The output should be a list of tuples, where the first element in the tuple is the word, and the second is the part of speech tag.

The next topic that we're going to cover is chunking, which is where we group words, based on their parts of speech, into hopefully meaningful groups.

##### Chunking

Regular Expression
 
    `+` means match 1 or more
    `?` means match 0 or 1 repetitions.
    `*` means match 0 or MORE repetitions.
    `.` means match any character except a new line

In [None]:
import nltk
from nltk.corpus import state_union
from nltk.tokenize import PunktSentenceTokenizer

train_text = state_union.raw("2005-GWBush.txt")
sample_text = state_union.raw("2006-GWBush.txt")

custom_sent_tokenizer = PunktSentenceTokenizer(train_text)

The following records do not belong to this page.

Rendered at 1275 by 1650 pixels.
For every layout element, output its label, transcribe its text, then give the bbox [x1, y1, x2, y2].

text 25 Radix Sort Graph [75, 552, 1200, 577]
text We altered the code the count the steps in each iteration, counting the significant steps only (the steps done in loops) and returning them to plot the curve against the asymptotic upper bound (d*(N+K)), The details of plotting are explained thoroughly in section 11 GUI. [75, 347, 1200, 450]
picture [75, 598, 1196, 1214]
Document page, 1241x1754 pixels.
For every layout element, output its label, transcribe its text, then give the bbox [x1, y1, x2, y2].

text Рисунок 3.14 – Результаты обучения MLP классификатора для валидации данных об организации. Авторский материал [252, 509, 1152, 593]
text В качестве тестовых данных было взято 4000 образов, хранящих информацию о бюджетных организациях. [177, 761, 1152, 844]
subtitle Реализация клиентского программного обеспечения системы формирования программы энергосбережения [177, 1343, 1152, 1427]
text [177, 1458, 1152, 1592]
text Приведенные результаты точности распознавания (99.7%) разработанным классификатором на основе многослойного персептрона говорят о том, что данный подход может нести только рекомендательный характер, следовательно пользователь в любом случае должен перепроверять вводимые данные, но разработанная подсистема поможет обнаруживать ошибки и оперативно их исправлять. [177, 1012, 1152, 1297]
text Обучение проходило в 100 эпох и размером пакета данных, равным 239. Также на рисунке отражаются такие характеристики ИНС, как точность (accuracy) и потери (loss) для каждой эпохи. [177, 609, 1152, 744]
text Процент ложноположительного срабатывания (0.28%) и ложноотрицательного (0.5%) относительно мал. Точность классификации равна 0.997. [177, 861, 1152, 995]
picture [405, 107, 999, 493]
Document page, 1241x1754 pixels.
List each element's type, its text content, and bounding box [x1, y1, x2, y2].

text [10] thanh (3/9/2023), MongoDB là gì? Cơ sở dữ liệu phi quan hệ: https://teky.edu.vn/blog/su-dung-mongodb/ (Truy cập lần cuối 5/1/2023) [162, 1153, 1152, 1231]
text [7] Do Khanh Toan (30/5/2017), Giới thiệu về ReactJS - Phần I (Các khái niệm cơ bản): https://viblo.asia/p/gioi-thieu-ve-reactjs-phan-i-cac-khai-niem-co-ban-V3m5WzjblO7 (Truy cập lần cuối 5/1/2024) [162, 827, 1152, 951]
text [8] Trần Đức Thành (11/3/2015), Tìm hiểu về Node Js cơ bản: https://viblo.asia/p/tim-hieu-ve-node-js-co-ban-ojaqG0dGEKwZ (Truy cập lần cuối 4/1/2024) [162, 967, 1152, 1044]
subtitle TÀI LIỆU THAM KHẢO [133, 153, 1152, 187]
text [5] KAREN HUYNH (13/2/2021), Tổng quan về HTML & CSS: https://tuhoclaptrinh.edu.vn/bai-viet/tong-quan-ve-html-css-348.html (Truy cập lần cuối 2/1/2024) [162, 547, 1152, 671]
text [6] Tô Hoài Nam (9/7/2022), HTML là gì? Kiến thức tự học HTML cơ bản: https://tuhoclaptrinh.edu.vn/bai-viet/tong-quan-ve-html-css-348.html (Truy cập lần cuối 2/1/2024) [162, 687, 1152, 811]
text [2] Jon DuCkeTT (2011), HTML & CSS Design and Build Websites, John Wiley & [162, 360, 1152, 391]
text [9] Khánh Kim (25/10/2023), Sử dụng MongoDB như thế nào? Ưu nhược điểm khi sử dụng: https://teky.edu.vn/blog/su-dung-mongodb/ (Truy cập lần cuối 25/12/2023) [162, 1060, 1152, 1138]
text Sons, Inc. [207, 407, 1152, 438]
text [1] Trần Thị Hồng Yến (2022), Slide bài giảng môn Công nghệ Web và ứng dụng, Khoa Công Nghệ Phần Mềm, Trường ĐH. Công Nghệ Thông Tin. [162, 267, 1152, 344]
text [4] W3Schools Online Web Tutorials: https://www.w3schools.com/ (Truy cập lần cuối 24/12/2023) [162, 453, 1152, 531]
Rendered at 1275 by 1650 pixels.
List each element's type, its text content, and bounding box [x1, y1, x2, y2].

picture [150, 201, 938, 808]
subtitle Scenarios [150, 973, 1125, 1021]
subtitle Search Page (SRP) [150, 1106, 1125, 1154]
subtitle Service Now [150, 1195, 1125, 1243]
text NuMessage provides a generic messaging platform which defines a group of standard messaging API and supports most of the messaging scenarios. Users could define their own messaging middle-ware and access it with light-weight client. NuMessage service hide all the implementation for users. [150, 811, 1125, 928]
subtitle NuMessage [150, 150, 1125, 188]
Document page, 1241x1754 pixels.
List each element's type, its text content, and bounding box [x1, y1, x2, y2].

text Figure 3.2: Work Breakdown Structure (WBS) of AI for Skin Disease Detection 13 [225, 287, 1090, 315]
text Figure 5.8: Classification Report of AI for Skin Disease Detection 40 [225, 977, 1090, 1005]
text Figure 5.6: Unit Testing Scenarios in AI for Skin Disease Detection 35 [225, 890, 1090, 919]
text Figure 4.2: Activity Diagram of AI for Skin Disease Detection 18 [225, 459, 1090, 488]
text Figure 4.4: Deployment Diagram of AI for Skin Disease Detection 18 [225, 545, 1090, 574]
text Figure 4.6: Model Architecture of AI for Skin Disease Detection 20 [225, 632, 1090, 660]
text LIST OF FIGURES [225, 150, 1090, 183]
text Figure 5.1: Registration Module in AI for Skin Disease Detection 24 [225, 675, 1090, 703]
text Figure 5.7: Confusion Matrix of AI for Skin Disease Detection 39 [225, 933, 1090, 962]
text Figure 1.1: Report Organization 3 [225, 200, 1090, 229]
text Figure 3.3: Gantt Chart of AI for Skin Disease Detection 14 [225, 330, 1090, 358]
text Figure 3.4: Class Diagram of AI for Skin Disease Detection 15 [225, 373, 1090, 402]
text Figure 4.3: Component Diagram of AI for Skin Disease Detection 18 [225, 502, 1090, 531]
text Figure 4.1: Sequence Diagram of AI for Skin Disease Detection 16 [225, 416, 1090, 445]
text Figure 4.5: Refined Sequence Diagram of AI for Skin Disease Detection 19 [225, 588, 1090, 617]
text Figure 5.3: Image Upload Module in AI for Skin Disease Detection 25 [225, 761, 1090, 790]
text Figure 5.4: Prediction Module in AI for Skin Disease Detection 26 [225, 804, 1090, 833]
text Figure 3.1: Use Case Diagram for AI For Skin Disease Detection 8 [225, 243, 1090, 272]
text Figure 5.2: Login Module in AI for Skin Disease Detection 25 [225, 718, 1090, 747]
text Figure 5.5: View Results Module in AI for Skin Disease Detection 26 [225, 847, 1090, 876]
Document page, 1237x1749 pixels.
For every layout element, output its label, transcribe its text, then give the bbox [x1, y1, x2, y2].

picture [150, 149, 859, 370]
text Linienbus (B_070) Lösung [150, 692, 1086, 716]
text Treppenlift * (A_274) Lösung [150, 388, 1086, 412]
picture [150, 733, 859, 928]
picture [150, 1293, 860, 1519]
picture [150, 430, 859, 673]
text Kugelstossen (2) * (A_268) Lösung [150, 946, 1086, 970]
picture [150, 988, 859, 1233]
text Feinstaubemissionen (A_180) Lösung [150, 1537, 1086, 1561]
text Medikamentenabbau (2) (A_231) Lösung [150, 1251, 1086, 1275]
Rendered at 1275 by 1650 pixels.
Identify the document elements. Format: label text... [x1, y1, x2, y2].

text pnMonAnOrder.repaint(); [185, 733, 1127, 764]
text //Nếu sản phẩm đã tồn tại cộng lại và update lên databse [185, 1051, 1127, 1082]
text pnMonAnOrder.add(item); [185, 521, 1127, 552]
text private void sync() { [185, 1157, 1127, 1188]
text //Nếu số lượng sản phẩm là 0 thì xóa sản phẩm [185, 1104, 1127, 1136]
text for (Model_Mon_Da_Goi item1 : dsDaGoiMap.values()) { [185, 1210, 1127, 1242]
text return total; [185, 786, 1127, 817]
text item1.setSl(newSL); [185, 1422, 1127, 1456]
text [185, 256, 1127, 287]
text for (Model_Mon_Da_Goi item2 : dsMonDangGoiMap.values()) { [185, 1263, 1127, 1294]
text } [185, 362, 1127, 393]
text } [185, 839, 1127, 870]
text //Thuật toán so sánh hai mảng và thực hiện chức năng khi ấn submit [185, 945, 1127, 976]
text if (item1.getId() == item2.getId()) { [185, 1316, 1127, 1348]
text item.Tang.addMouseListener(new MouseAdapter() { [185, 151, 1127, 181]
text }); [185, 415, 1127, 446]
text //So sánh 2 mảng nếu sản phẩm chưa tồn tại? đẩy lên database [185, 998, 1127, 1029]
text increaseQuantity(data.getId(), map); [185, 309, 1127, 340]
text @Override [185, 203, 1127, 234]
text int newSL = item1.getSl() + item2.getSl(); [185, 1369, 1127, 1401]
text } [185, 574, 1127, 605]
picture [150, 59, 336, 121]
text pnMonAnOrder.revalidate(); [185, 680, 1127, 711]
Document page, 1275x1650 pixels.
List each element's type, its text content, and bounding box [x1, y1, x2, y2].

tokenized = custom_sent_tokenizer.tokenize(sample_text)

def process_content():
    try:
        for i in tokenized:
            words = nltk.word_tokenize(i)
            tagged = nltk.pos_tag(words)
            chunkGram = r"""Chunk: {<RB.?>*<VB.?>*<NNP>+<NN>?}"""
            chunkParser = nltk.RegexpParser(chunkGram)
            chunked = chunkParser.parse(tagged)
            chunked.draw()     

    except Exception as e:
        print(str(e))

process_content()